The final results interpretations could be as follows:

• The estimated risk for project LOBBY is relatively high, but the decision-maker may accept the risk due to the dynamics of the field.
• In the case of the HOTEL project, the risk varies between pessimistic and optimistic perspectives. The decision-maker must assess whether such an outcome is more indicative of the potential value through risk or whether the project is too risky to implement.
• In the case of GAS STATION, the risk is relatively low in all three perspectives, so it is likely that the decision-maker will be more inclined to implement the project based on this result.

6. Concluding Remarks

In this paper, a brand-new concept of risk assessment based on SWOT analysis was proposed. The first two steps of the analysis have already been implemented [28,31], and at this stage, the risk assessment has been connected. To check the validity of the idea, the prototype software tool was expanded, and a risk analysis of three interrelated situations was performed. The obtained results indicate the applicability and extensibility of the methodology. The whole approach is supported by the opinion of Francisco Herrera, who wrote “In the future, more priority deriving methods will be done and we will adapt the IFANP to solve other MCDM problems, such as R&D project selection, strengths, weaknesses, opportunities, and threats (SWOT) analysis, logistics service provider selection, production planning and so forth.” [35].

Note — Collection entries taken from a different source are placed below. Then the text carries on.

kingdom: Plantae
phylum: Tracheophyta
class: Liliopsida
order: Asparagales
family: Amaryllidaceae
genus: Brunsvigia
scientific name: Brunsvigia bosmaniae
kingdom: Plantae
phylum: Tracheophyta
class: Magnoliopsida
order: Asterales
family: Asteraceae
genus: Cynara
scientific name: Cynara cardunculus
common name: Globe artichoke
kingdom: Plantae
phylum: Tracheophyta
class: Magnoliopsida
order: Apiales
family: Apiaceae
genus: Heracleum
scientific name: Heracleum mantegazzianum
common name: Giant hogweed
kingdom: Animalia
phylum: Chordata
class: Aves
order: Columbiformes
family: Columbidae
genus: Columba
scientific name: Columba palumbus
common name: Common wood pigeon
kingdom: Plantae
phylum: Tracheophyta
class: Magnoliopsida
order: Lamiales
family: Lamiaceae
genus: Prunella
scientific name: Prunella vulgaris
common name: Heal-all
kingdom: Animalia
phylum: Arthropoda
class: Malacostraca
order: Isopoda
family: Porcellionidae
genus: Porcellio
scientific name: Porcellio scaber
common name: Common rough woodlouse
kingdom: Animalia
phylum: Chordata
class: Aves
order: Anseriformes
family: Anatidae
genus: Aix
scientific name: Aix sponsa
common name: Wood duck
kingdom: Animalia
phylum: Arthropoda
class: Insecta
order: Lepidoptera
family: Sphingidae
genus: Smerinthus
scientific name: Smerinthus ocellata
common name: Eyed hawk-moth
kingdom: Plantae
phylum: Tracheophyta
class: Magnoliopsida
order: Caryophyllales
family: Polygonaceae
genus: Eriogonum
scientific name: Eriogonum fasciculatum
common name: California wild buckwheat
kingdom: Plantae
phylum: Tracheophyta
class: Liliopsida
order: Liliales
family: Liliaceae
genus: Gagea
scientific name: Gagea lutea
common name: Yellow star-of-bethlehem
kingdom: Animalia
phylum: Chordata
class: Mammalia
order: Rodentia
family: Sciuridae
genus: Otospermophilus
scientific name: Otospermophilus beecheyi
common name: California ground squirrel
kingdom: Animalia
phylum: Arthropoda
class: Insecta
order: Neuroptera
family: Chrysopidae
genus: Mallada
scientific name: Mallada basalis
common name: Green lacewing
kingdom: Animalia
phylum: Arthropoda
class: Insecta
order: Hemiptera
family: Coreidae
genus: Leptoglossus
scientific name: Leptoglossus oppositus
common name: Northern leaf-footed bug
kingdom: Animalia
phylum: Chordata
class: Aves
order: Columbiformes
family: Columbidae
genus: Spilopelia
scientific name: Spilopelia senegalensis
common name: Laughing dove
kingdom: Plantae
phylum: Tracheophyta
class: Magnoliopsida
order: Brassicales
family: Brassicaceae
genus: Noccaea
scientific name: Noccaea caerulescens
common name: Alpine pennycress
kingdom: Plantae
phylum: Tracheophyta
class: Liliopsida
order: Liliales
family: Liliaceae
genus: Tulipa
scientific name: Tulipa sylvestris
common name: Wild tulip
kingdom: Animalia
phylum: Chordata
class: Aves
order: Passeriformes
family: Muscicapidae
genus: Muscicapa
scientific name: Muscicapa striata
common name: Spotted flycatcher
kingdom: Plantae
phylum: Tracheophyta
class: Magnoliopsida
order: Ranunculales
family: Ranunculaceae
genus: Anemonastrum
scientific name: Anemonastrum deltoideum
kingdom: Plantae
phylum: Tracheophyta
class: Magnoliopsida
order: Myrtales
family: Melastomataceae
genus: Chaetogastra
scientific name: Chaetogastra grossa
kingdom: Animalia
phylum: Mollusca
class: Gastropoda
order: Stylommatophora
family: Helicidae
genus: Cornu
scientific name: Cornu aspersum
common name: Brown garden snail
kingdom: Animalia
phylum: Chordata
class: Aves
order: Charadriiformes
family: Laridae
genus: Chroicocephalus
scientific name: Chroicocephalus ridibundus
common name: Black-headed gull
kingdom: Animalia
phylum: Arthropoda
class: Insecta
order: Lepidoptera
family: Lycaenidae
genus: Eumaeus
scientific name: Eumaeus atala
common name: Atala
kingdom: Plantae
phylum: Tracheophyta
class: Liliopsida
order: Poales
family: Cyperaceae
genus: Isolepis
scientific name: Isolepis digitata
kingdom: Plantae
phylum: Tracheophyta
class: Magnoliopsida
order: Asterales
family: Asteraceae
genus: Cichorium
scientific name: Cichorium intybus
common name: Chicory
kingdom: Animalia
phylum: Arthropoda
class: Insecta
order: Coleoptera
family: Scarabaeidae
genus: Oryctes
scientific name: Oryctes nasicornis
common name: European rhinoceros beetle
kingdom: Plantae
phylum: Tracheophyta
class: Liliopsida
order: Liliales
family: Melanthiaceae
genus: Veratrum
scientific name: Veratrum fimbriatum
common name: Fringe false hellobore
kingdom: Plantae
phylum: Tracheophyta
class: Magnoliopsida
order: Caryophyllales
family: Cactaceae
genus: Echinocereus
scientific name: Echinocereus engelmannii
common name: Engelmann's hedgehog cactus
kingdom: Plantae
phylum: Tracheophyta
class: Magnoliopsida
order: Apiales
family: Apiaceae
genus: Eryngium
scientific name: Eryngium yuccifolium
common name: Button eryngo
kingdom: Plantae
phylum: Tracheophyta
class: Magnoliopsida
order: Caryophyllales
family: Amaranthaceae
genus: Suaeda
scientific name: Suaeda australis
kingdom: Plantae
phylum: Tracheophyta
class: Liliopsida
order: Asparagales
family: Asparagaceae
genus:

Explainable artificial intelligence (XAI) elements were used in this methodology, such as the process of imitating human reasoning, verbal information processing, accumulation of expert knowledge in rules, fuzzy logic, traceability of the reasoning process, partially verbal explanation of results, and verbal assessment and its certainty.

The main weakness of the proposed approach is that the input data rely solely on expert knowledge, and there is no other way to assess the specific dynamics of the field. Future works include research for solutions to this problem by additionally connecting separate modules for the input data to the methodology collected from the real environment and transformed to be suitable for processing. Another weakness is the lack of an interaction estimation between separate project risks, which may have a significant impact on the results, and the lack of an overall risk calculation for all projects, which is also left for a future work. Further research also has to focus on the optimization of the assessed risks by introducing a feedback loop to find the parameters for which the risk would be minimal or acceptable.